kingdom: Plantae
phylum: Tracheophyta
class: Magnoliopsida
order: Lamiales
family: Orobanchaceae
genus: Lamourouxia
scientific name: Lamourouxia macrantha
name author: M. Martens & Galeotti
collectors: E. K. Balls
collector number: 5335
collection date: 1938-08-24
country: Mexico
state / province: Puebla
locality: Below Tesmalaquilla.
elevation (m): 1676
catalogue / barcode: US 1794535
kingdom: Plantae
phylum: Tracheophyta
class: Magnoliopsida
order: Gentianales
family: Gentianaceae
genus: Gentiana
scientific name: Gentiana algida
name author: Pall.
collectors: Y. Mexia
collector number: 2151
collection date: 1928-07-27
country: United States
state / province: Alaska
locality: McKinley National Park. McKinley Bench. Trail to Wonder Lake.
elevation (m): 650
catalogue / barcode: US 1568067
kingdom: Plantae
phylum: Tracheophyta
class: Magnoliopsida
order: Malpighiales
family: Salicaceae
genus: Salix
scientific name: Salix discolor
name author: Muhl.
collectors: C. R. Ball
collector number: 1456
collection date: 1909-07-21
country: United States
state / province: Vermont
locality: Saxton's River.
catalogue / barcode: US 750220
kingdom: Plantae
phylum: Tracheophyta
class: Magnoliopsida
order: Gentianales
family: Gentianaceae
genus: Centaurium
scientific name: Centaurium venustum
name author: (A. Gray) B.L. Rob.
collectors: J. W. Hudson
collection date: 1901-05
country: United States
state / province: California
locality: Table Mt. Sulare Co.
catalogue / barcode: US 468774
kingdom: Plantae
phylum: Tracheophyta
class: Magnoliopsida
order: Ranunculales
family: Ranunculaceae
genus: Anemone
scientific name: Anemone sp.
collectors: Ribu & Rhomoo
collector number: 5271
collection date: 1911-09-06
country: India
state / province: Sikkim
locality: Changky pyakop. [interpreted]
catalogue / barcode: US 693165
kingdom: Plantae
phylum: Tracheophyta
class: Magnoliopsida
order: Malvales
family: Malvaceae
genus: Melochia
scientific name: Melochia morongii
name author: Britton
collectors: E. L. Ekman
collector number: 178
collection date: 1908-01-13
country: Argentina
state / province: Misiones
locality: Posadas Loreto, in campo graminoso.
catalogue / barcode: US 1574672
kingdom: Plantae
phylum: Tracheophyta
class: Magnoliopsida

▬▬▬

Rewrite all of the material above with each "locality" replaced by "site" and nothing else changed.

ANSWER TO THIS TASK:
kingdom: Plantae
phylum: Tracheophyta
class: Magnoliopsida
order: Lamiales
family: Orobanchaceae
genus: Lamourouxia
scientific name: Lamourouxia macrantha
name author: M. Martens & Galeotti
collectors: E. K. Balls
collector number: 5335
collection date: 1938-08-24
country: Mexico
state / province: Puebla
site: Below Tesmalaquilla.
elevation (m): 1676
catalogue / barcode: US 1794535
kingdom: Plantae
phylum: Tracheophyta
class: Magnoliopsida
order: Gentianales
family: Gentianaceae
genus: Gentiana
scientific name: Gentiana algida
name author: Pall.
collectors: Y. Mexia
collector number: 2151
collection date: 1928-07-27
country: United States
state / province: Alaska
site: McKinley National Park. McKinley Bench. Trail to Wonder Lake.
elevation (m): 650
catalogue / barcode: US 1568067
kingdom: Plantae
phylum: Tracheophyta
class: Magnoliopsida
order: Malpighiales
family: Salicaceae
genus: Salix
scientific name: Salix discolor
name author: Muhl.
collectors: C. R. Ball
collector number: 1456
collection date: 1909-07-21
country: United States
state / province: Vermont
site: Saxton's River.
catalogue / barcode: US 750220
kingdom: Plantae
phylum: Tracheophyta
class: Magnoliopsida
order: Gentianales
family: Gentianaceae
genus: Centaurium
scientific name: Centaurium venustum
name author: (A. Gray) B.L. Rob.
collectors: J. W. Hudson
collection date: 1901-05
country: United States
state / province: California
site: Table Mt. Sulare Co.
catalogue / barcode: US 468774
kingdom: Plantae
phylum: Tracheophyta
class: Magnoliopsida
order: Ranunculales
family: Ranunculaceae
genus: Anemone
scientific name: Anemone sp.
collectors: Ribu & Rhomoo
collector number: 5271
collection date: 1911-09-06
country: India
state / province: Sikkim
site: Changky pyakop. [interpreted]
catalogue / barcode: US 693165
kingdom: Plantae
phylum: Tracheophyta
class: Magnoliopsida
order: Malvales
family: Malvaceae
genus: Melochia
scientific name: Melochia morongii
name author: Britton
collectors: E. L. Ekman
collector number: 178
collection date: 1908-01-13
country: Argentina
state / province: Misiones
site: Posadas Loreto, in campo graminoso.
catalogue / barcode: US 1574672
kingdom: Plantae
phylum: Tracheophyta
class: Magnoliopsida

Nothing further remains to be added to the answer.